Inner City Basic Services Project (ICBSP)

Jones Town Primary School Poster Competition 

 

There is no doubt that in addition to its aesthetic appeal, art expresses and evokes emotions but can it heal emotional trauma? Well, the students and teachers of the Jones Town Primary School are giving it a try. The school recently held a poster competition under the theme, “How Crime and Violence affects me?”, which gave students ages 6-12 the opportunity to demonstrate graphically the emotions associated with living in the volatile community.

 

Art therapists believe that the process of creating art is therapeutic as it allows the artist to discover his or her true feelings and it also triggers internal activity that contributes to emotional healing.

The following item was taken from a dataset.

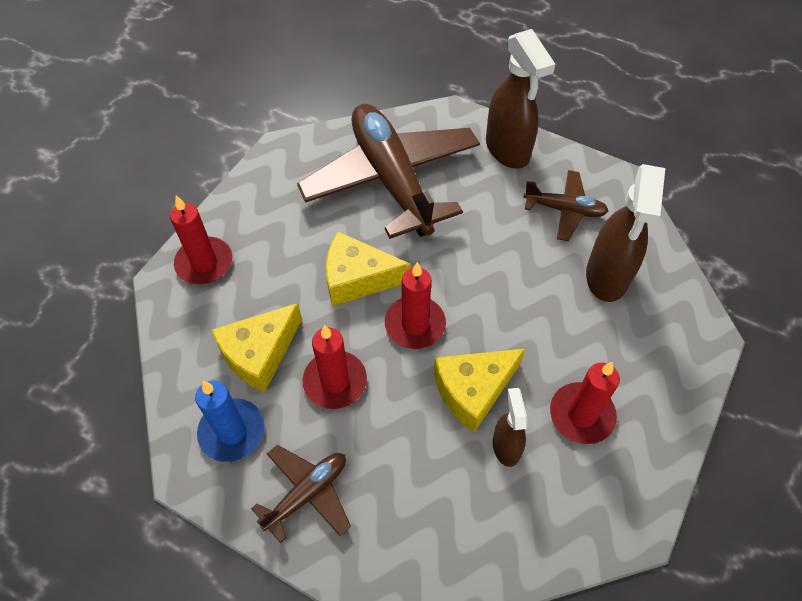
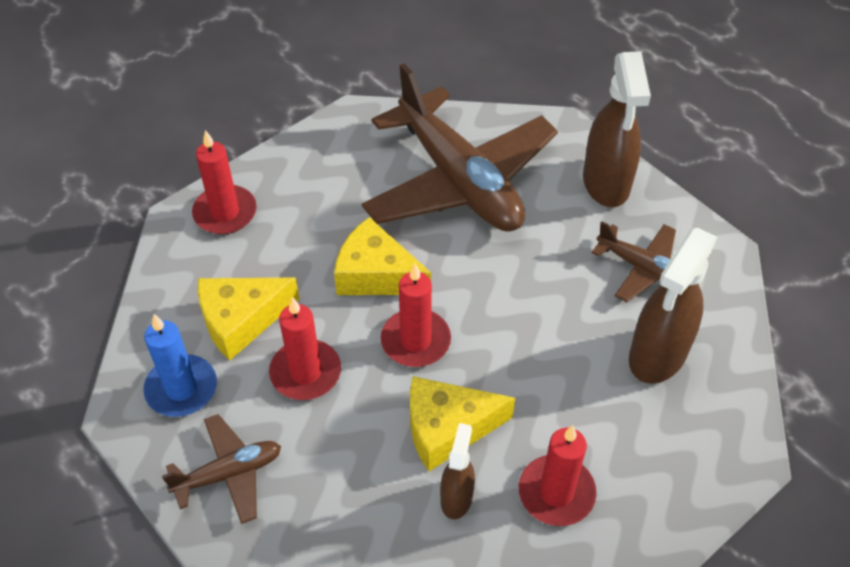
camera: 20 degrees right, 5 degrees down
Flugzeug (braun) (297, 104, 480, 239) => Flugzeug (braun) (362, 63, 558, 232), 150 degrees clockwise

The issue of discovering emotions is especially relevant for persons who have experienced traumatic events and are unwillingly to explore emotions associated with the unpleasant experience. The need to recognise emotions being experienced are particularly relevant to children who are usually less able to understand or verbalise what they feel. The children of the Jones Town Primary School, including winner of the 6-8 age category, Alecia Allen, fall into both groups.  

 

Alecia Allen cries tears of joy as she receives her prize trophy from Ms. Bernice van Bronkhorst, Urban Social Specialist for the Caribbean and Latin America Region at the World Bank

Alecia Allen cries tears of joy as she receives her prize trophy from Ms. Bernice van Bronkhorst, Urban Social Specialist for the Caribbean and Latin America Region at the World Bank

 

Little Alecia wept with joy as she collected her prize for her winning piece from Ms. Bernice van Bronkhorst, Urban Social Specialist for the Caribbean and Latin America Region at the World Bank. Her poster illustrated the mother and the younger sister of a man begging for his life to be spared as a gunman murdesr him. Violent horror stories were consistent in the art of Alecia’s schoolmates as the posters illustrated murders, sexual abuse, an entire community under siege by gunfire and the aftermath of children not being able to go to school when parents die. Art imitating life?

 

Little Alecia Allen’s winning piece

  Little Alecia Allen’s winning piece

 

In addition to being therapeutic for the children, the art also proved to be very informative for the Social Development staff of the Jamaica Social Investment Fund. Jones Town is one of twelve communities selected to benefit under the Inner City Basic Services Project being implemented by the JSIF. The poster competition served as a good point of reference for understanding some of the issues affecting the community’s children and was critical in the designing of relevant social inventions. 

 

 As for the children of Jones Town Primary, the drawing has not stopped. Under the guidance of their teachers, they continue healing the hidden scars of violence one brush stroke at a time.